The hard thing now is deciding which underdog to pull for if you don’t already have a rooting interest. The Giants have never brought a World Series championship to the Bay Area, their last being in 1954 while still in New York. The Rangers had never gotten this far; they were a joke as the Washington Senators and rarely came close to the American League pennant after moving to Arlington, Texas, following the 1971 season.

LACK OF name recognition may make these teams less than attractive to casual fans, and TV ratings will likely be low. But those who enjoy baseball the way it’s supposed to be played — the way it was played before performance enhancers — could be in for a special treat.

These teams win by advancing runners. Stealing a base. Taking an extra one. Bunting, pitching inside. Quality outs, holding the runner, hitting the cut, blocking the plate.
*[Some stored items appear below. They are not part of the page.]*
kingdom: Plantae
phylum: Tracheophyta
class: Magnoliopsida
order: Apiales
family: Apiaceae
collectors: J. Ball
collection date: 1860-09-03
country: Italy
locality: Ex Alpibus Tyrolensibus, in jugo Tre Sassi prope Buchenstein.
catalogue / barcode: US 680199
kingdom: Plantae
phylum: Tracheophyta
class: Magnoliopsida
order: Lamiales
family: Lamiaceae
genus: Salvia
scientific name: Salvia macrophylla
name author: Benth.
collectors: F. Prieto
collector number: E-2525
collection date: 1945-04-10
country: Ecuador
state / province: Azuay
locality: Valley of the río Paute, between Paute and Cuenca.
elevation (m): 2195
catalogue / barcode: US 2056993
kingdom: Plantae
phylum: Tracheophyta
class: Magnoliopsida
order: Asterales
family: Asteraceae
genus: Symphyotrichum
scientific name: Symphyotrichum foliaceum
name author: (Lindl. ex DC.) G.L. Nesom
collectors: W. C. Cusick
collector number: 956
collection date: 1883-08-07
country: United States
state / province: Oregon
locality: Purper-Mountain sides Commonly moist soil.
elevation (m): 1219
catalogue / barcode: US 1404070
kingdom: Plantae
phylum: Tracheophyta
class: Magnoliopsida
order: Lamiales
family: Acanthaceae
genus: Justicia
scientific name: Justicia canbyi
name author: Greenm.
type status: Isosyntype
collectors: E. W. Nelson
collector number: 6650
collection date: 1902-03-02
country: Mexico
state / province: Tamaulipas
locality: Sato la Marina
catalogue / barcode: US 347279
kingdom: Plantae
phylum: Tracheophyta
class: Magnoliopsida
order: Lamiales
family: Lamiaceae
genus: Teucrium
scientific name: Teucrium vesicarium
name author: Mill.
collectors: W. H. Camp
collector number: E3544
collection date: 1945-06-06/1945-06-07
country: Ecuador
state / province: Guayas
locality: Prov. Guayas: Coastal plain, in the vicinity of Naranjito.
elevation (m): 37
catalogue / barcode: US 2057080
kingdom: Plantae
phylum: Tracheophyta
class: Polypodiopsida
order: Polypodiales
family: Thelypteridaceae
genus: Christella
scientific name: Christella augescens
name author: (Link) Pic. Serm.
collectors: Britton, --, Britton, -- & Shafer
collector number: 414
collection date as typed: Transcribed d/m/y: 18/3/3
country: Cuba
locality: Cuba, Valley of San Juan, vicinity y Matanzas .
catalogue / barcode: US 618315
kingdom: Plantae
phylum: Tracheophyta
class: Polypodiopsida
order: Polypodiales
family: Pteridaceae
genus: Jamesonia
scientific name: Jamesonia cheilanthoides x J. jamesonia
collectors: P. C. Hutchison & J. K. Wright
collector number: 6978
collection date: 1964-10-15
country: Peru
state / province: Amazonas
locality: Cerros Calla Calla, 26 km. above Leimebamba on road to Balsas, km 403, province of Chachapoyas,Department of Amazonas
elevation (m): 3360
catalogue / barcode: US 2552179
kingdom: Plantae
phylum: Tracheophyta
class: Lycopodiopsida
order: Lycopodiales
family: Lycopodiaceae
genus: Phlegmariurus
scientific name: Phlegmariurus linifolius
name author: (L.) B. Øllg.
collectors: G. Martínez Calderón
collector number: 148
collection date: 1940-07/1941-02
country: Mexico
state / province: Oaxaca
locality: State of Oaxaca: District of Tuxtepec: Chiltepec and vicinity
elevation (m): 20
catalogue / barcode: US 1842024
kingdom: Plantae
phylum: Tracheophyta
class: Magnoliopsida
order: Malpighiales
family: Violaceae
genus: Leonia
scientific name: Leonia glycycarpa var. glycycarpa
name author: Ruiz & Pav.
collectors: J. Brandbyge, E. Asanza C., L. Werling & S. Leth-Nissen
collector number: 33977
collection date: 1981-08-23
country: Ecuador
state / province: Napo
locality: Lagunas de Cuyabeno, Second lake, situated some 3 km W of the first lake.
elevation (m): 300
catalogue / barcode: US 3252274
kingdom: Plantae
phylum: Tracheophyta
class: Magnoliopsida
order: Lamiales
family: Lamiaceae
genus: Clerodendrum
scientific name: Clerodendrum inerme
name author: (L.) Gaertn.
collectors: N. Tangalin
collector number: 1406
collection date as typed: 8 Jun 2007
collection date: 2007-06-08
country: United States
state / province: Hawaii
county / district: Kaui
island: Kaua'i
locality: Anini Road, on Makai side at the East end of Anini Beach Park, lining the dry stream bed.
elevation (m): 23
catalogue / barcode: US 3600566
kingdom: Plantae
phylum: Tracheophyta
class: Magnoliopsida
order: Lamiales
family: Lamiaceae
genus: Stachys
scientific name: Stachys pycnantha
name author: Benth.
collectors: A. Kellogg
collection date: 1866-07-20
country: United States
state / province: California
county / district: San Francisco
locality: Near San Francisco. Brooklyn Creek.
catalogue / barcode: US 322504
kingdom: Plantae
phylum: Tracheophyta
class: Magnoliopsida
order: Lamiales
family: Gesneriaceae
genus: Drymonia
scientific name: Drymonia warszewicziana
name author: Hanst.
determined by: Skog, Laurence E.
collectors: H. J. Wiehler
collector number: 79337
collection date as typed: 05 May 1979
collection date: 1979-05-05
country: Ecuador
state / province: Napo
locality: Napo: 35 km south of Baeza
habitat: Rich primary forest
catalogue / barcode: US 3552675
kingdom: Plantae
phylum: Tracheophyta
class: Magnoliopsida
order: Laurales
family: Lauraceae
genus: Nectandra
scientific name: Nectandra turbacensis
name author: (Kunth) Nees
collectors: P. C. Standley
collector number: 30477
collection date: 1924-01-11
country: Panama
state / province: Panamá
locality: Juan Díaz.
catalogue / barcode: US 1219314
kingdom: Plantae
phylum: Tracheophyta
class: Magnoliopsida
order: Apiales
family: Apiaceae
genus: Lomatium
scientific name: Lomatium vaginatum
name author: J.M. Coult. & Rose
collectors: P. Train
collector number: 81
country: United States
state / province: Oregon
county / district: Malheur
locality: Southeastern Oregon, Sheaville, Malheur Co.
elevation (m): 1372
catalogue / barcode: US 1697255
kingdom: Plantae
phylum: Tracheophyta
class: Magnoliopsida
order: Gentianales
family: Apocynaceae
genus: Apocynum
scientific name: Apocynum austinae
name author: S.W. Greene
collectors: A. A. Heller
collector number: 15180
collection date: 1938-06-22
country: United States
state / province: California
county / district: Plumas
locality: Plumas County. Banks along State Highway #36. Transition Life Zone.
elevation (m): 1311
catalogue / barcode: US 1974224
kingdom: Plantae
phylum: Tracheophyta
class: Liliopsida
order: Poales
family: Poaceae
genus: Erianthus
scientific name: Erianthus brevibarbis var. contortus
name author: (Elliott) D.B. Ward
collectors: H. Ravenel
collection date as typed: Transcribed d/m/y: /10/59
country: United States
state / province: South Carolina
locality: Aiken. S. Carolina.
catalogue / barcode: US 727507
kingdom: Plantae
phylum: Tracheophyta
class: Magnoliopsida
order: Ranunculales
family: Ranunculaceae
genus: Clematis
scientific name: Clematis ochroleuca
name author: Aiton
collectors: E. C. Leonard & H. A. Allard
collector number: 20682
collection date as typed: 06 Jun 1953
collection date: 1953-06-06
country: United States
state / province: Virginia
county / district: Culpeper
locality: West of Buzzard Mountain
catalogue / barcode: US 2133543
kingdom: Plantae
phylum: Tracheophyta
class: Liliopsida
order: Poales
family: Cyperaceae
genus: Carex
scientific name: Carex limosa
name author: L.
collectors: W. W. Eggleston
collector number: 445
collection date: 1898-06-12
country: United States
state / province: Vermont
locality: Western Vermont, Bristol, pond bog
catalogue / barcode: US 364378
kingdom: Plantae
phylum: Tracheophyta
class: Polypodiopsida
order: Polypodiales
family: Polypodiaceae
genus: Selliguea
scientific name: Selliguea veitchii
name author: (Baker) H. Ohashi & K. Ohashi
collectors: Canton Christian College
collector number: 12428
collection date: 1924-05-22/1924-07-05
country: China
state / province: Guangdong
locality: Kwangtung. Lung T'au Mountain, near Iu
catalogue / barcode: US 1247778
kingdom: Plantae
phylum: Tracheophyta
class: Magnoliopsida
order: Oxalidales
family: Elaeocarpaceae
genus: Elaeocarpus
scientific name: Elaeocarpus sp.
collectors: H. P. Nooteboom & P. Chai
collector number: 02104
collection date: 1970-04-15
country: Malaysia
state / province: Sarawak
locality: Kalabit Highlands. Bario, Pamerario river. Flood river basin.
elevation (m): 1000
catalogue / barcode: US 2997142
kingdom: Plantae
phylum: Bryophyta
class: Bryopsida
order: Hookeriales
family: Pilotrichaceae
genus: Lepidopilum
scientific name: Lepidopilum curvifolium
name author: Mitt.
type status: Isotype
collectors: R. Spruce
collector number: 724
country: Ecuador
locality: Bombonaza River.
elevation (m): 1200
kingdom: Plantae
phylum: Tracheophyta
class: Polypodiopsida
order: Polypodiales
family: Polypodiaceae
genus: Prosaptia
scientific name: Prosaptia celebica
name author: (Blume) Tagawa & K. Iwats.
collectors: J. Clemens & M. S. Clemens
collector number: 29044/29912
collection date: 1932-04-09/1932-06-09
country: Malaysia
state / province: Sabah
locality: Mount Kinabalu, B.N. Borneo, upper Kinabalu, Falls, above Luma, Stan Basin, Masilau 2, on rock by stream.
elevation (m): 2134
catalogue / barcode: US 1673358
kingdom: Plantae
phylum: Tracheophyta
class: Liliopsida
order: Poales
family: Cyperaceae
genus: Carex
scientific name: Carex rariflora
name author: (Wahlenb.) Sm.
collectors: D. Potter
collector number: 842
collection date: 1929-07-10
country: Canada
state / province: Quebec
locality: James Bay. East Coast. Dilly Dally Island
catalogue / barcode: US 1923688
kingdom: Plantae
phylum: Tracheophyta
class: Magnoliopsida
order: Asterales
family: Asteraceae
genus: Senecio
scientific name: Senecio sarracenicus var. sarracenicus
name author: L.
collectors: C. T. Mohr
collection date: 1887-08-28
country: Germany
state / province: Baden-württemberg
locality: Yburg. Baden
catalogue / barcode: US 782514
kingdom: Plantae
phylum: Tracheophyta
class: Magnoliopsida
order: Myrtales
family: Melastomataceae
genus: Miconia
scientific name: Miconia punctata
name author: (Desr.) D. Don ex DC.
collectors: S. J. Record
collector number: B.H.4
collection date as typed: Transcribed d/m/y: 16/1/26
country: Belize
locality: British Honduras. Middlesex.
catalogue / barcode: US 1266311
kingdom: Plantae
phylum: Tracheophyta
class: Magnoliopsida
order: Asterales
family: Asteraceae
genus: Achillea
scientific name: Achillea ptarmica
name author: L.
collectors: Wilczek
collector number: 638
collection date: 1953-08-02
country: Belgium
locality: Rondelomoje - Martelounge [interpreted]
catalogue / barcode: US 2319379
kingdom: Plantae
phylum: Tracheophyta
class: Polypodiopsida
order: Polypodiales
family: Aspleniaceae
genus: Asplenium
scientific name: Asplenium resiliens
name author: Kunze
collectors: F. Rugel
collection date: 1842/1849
And, of course, with great pitching and, once in a while, timely power hitting.

Real baseball.

Some guys with calculators will still tell you trading outs for bases is no way to win baseball games, that you’re better off waiting around for a three-run homer. OK, maybe that’s still true in the regular season, even though homers are down in the post-steroids era.

But in the postseason, with the best pitchers from the best pitching staffs on the mound? You often need to scratch out those runs, 90 feet at a time.

Even the power hitters realize this. You don’t expect "Vladimir Guerrero" and "situational hitting" in the same sentence, but there he was, grounding out to second to plate a big run in the Rangers’ clincher over the Yankees on Friday.

Texas hitting coach Clint Hurdle has "Eight ways to have a positive team at-bat" posted in the Rangers’ clubhouse.

PERFORMANCE ENHANCERS dumbed down baseball. Not that you have to be a genius to appreciate the multi-faceted game where the importance of crafty pitching, moving runners and defense has reemerged. But the unjuiced version is much more interesting.

Rarity increases value, and that includes home runs — like the lone four-bagger in yesterday’s Giants win, Uribe’s eighth-inning, opposite-field solo shot that brought them the pennant.

You may need to learn some of the names. But the nuances of their game could make this an enjoyable World Series.